En 2020, Bandit Voyage s’impose parmi les nouvelles sensations rock francophones. Tendance low-fi, esprit bricolo malin qui sait jouer de la branchitude sans avoir l’air d’y toucher. La fenêtre de lancement est étroite. On pourra toujours se demander, dans cinq ou dix ans, si un tel projet aurait fait mouche un peu avant ou un peu après… Le duo est né sur un coup de tête, son existence se passe de justification. En cela, Bandit Voyage rappelle l’énergie punk des années 70.

«C’est incroyable, on ne fait rien et ça marche!» Robin Girod en rit encore. Lorsqu’il fait la connaissance d’Anissa Cadelli, celle-ci n’a jamais joué une note de musique. Mais elle écrit, depuis ses 16 ans. Beaucoup et tout le temps, sur des carnets, des post-it. «L’écriture, dit-elle, offre cette chose incroyable, une destinée, sans toutefois nous y enfermer. Ce sera journaliste? Biographe? On ne le sait jamais. Mais il y aura quelque chose.» Voilà son art, longuement rodé. Pas étonnant alors si la formule Bandit Voyage a le sens des mots.

Mais cette voix bizarre, ce chant décalé, ça sort d’où? De nulle part. Avant de s’y mettre, chanter lui semblait hors de propos. Rien de commun avec Robin Girod, figure incontournable du rock romand, longue expérience de Duck Duck Grey Duck à L’Orage et tant d’autres. Rien de comparable non plus avec sa propre sœur, Amina Cadelli, alias Flèche Love, projet fameux d’une musicienne accomplie, qui travaille sa voix depuis combien de temps? «Depuis son enfance. La musique la suit tout le temps. Quant à moi… J’ai une grande carrière d’«écoutage». Quand Robin m’a proposé d’interpréter mes textes, je me disais que ce serait ridicule.»

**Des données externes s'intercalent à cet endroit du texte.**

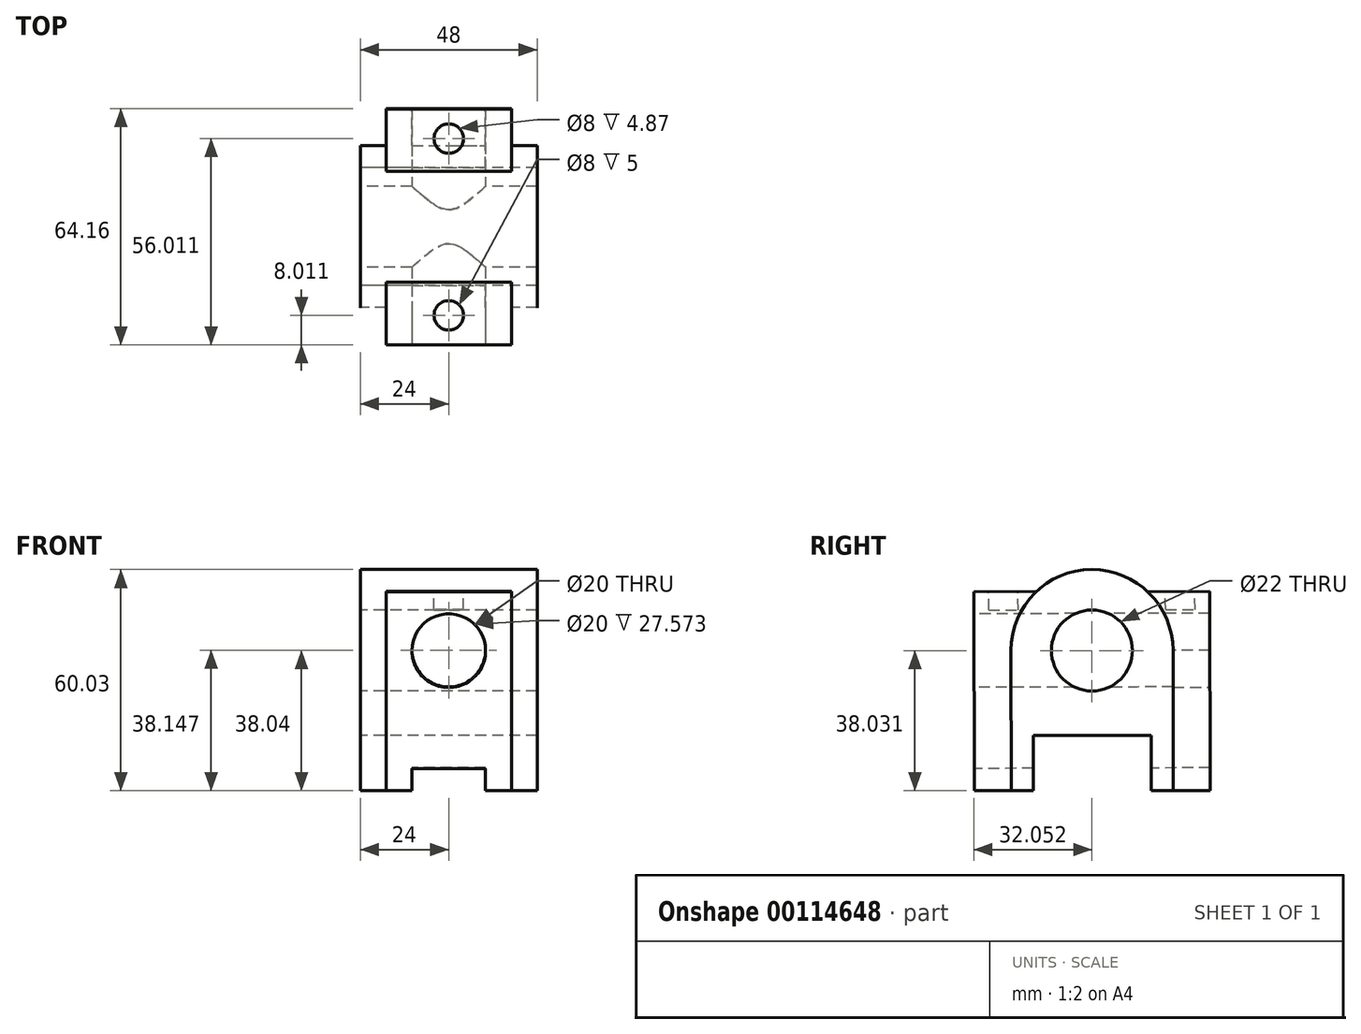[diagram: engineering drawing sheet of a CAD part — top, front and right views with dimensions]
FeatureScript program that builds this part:
annotation { "Feature Type Name" : "Feature", "Feature Type Description" : "" }
export const myFeature = defineFeature(function(context is Context, id is Id, definition is map)
    precondition{}
    {
        {
            var Q0;
            Q0=qCreatedBy(makeId("Right.planeOp"),FACE);
            var sketch = newSketch(context, id + "F0", { "sketchPlane" : qUnion([Q0])});
            skLineSegment(sketch, "E0.bottom", {"start": v(29.56, -52.26) * mm, "end": v(23.52, -52.26) * mm});
            skLineSegment(sketch, "E0.left", {"start": v(29.56, -52.26) * mm, "end": v(29.45, -14.14) * mm});
            skLineSegment(sketch, "E0.right", {"start": v(-14.44, -52.26) * mm, "end": v(-14.55, -14.25) * mm});
            skArc(sketch, "E1", {"start": v(29.45, -14.14) * mm, "mid": v(7.4, 7.74) * mm, "end": v(-14.55, -14.25) * mm});
            skLineSegment(sketch, "E2.top", {"start": v(23.52, -37.26) * mm, "end": v(-8.48, -37.26) * mm});
            skLineSegment(sketch, "E2.left", {"start": v(23.52, -52.26) * mm, "end": v(23.52, -37.26) * mm});
            skLineSegment(sketch, "E2.right", {"start": v(-8.48, -52.26) * mm, "end": v(-8.48, -37.26) * mm});
            skPoint(sketch, "E3", {"position": v(7.56, -52.26) * mm});
            skPoint(sketch, "E4", {"position": v(7.52, -37.26) * mm});
            skLineSegment(sketch, "E5.trimOffspring", {"start": v(-8.48, -52.26) * mm, "end": v(-14.44, -52.26) * mm});
            skCircle(sketch, "E6", {"center": v(7.45, -14.26) * mm, "radius": 11 * mm});
            skSolve(sketch);
        }
        {
            var Q0;
            Q0 = qSketchRegion(id + "F0", true);
            extrude(context, id + "F1", {"entities" : qUnion([Q0]), "endBound" : BoundingType.SYMMETRIC, "depth" : 48 * mm});
        }
        {
            var Q0;
            Q0=makeQuery(id+"F1.opExtrude","SWEPT_FACE",FACE,{"disambiguationData":[OSD([sQuery(id+"F0.wireOp",EDGE,"E0.right")])]});
            cPlane(context, id + "F2", {"entities" : qUnion([Q0]), "cplaneType" : CPlaneType.OFFSET, "offset" : 10 * mm, "width" : 150 * mm, "height" : 150 * mm});
        }
        {
            var Q0;
            Q0=qCreatedBy(id+"F2.planeOp",FACE);
            var sketch = newSketch(context, id + "F3", { "sketchPlane" : qUnion([Q0])});
            skLineSegment(sketch, "E7.top", {"start": v(-10, -46.22) * mm, "end": v(10, -46.22) * mm});
            skLineSegment(sketch, "E7.left", {"start": v(-10, -52.22) * mm, "end": v(-10, -46.22) * mm});
            skLineSegment(sketch, "E7.right", {"start": v(10, -52.22) * mm, "end": v(10, -46.22) * mm});
            skLineSegment(sketch, "E8", {"start": v(-17, -52.22) * mm, "end": v(-17, 1.78) * mm});
            skLineSegment(sketch, "E9", {"start": v(-17, 1.78) * mm, "end": v(17, 1.78) * mm});
            skLineSegment(sketch, "E10", {"start": v(17, 1.78) * mm, "end": v(17, -52.22) * mm});
            skLineSegment(sketch, "E11", {"start": v(17, -52.22) * mm, "end": v(10, -52.22) * mm});
            skPoint(sketch, "E12", {"position": v(0, -52.22) * mm});
            skCircle(sketch, "E13", {"center": v(0, -14.22) * mm, "radius": 10 * mm});
            skLineSegment(sketch, "E14.trimOffspring", {"start": v(-10, -52.22) * mm, "end": v(-17, -52.22) * mm});
            skSolve(sketch);
        }
        {
            var Q0;
            Q0=makeQuery(id+"F3.imprint","IMPRINT",FACE,{"disambiguationData":[TD([[makeQuery(id+"F3.imprint","IMPRINT",EDGE,{"derivedFrom":sQuery(id+"F3.wireOp",EDGE,"E7.top")}),1.0]])]});
            extrude(context, id + "F4", {"entities" : qUnion([Q0]), "operationType" : NewBodyOperationType.ADD, "endBound" : BoundingType.UP_TO_NEXT, "oppositeDirection" : true, "depth" : 25 * mm});
        }
        {
            var Q0;
            Q0=makeQuery(id+"F1.opExtrude","SWEPT_FACE",FACE,{"disambiguationData":[OSD([sQuery(id+"F0.wireOp",EDGE,"E0.left")])]});
            cPlane(context, id + "F5", {"entities" : qUnion([Q0]), "cplaneType" : CPlaneType.OFFSET, "offset" : 10 * mm, "width" : 150 * mm, "height" : 150 * mm});
        }
        {
            var Q0;
            Q0=qCreatedBy(id+"F5.planeOp",FACE);
            var sketch = newSketch(context, id + "F6", { "sketchPlane" : qUnion([Q0])});
            skLineSegment(sketch, "E15.bottom", {"start": v(-17, -52.35) * mm, "end": v(-10, -52.35) * mm});
            skLineSegment(sketch, "E15.top", {"start": v(-17, 1.65) * mm, "end": v(17, 1.65) * mm});
            skLineSegment(sketch, "E15.left", {"start": v(-17, -52.35) * mm, "end": v(-17, 1.65) * mm});
            skLineSegment(sketch, "E15.right", {"start": v(17, -52.35) * mm, "end": v(17, 1.65) * mm});
            skLineSegment(sketch, "E16.top", {"start": v(-10, -46.35) * mm, "end": v(10, -46.35) * mm});
            skLineSegment(sketch, "E16.left", {"start": v(-10, -52.35) * mm, "end": v(-10, -46.35) * mm});
            skLineSegment(sketch, "E16.right", {"start": v(10, -52.35) * mm, "end": v(10, -46.35) * mm});
            skPoint(sketch, "E17", {"position": v(0, -46.35) * mm});
            skCircle(sketch, "E18", {"center": v(0, -14.35) * mm, "radius": 10 * mm});
            skLineSegment(sketch, "E19.trimOffspring", {"start": v(10, -52.35) * mm, "end": v(17, -52.35) * mm});
            skSolve(sketch);
        }
        {
            var Q0;
            Q0 = qSketchRegion(id + "F6", true);
            extrude(context, id + "F7", {"entities" : qUnion([Q0]), "operationType" : NewBodyOperationType.ADD, "endBound" : BoundingType.UP_TO_NEXT, "oppositeDirection" : true, "depth" : 25 * mm});
        }
        {
            var Q0;
            Q0=makeQuery(id+"F4.opExtrude","SWEPT_FACE",FACE,{"disambiguationData":[OSD([sQuery(id+"F3.wireOp",EDGE,"E9")])]});
            var sketch = newSketch(context, id + "F8", { "sketchPlane" : qUnion([Q0])});
            skCircle(sketch, "E20", {"center": v(0, -16.6) * mm, "radius": 4 * mm});
            skCircle(sketch, "E21", {"center": v(0, 31.4) * mm, "radius": 4 * mm});
            skSolve(sketch);
        }
        {
            var Q0;
            Q0 = qSketchRegion(id + "F8", true);
            extrude(context, id + "F9", {"entities" : qUnion([Q0]), "operationType" : NewBodyOperationType.REMOVE, "oppositeDirection" : true, "depth" : 5 * mm});
        }
        {
            var Q0;
            Q0=makeQuery(id+"F4.opExtrude","CAP_FACE",FACE,{"disambiguationData":[OSD([sQuery(id+"F3.wireOp",EDGE,"E7.top"),sQuery(id+"F3.wireOp",EDGE,"E7.left"),sQuery(id+"F3.wireOp",EDGE,"E7.right"),sQuery(id+"F3.wireOp",EDGE,"E8"),sQuery(id+"F3.wireOp",EDGE,"E9"),sQuery(id+"F3.wireOp",EDGE,"E10"),sQuery(id+"F3.wireOp",EDGE,"E11"),sQuery(id+"F3.wireOp",EDGE,"E13"),sQuery(id+"F3.wireOp",EDGE,"E14.trimOffspring")])],"isStart":true});
            var sketch = newSketch(context, id + "F10", { "sketchPlane" : qUnion([Q0])});
            skCircle(sketch, "E22", {"center": v(0, -14.22) * mm, "radius": 10 * mm});
            skLineSegment(sketch, "E23.top", {"start": v(-10, -46.22) * mm, "end": v(10, -46.22) * mm});
            skLineSegment(sketch, "E23.left", {"start": v(-10, -52.22) * mm, "end": v(-10, -46.22) * mm});
            skLineSegment(sketch, "E23.right", {"start": v(10, -52.22) * mm, "end": v(10, -46.22) * mm});
            skLineSegment(sketch, "E24.top", {"start": v(10, -63.31) * mm, "end": v(-10, -63.31) * mm});
            skLineSegment(sketch, "E24.left", {"start": v(10, -52.22) * mm, "end": v(10, -63.31) * mm});
            skLineSegment(sketch, "E24.right", {"start": v(-10, -52.22) * mm, "end": v(-10, -63.31) * mm});
            skSolve(sketch);
        }
        {
            var Q0;
            Q0 = qSketchRegion(id + "F10", true);
            extrude(context, id + "F11", {"entities" : qUnion([Q0]), "operationType" : NewBodyOperationType.REMOVE, "endBound" : BoundingType.THROUGH_ALL, "oppositeDirection" : true, "depth" : 25 * mm});
        }
    });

De la santé mentale des artistes

Robin et Anissa, la naissance de leur duo se raconte déjà comme un mythe fondateur. Ils se sont rencontrés en un regard, dit-elle. «Dans les yeux, on s’est tout envoyé, toute la musique qu’on aime, tout ce qu’on pourrait valoriser de l’un et de l’autre. C’est une rencontre céleste, entre deux âmes sœurs.»

Anissa Cadelli en fleur épanouie? À voir. Au revers, la même est pétrie d’humour noir, voire de cynisme. Ainsi lorsqu’elle explique comment la musique a fini par s’imposer. «J’ai compris une chose en particulier: qu’il y avait là l’opportunité d’être sur scène comme ce n’est pas permis dans la vie de tous les jours. Chiale au milieu d’un barbecue, roule-toi par terre et on ne t’invitera plus! Fais la même chose sur scène, sois la personne la plus intense du monde, prend tout au premier degré! Fantastique, on t’adore, bravo, quel génie! Au moins, il y a un endroit sur Terre où c’est possible. À présent, je me demande simplement: sans cela, comment fait-on pour rester en bonne santé mentale?»